WORK TASK >> Copy the lines from the one with "More utiliz" up to and including the one with "Economy (MoDE), together", changing "Kids Menu" to "Children's Menu" and keeping everything else the same.

MATERIAL FOR THE TASK >>
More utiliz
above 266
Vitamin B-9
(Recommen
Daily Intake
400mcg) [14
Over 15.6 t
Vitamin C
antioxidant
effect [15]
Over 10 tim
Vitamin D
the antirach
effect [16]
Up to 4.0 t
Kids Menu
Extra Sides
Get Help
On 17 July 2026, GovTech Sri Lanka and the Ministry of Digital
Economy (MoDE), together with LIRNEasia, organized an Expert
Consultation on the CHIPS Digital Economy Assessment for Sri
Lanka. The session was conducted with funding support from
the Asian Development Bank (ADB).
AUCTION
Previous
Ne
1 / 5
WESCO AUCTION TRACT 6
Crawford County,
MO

* * *

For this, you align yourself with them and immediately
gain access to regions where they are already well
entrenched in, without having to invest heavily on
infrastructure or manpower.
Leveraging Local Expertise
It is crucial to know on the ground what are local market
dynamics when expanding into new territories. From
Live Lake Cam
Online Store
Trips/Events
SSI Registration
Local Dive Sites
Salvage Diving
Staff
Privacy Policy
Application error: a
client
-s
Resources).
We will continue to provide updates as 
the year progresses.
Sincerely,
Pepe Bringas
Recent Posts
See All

WRITTEN REPLY >>
More utiliz
above 266
Vitamin B-9
(Recommen
Daily Intake
400mcg) [14
Over 15.6 t
Vitamin C
antioxidant
effect [15]
Over 10 tim
Vitamin D
the antirach
effect [16]
Up to 4.0 t
Children's Menu
Extra Sides
Get Help
On 17 July 2026, GovTech Sri Lanka and the Ministry of Digital
Economy (MoDE), together with LIRNEasia, organized an Expert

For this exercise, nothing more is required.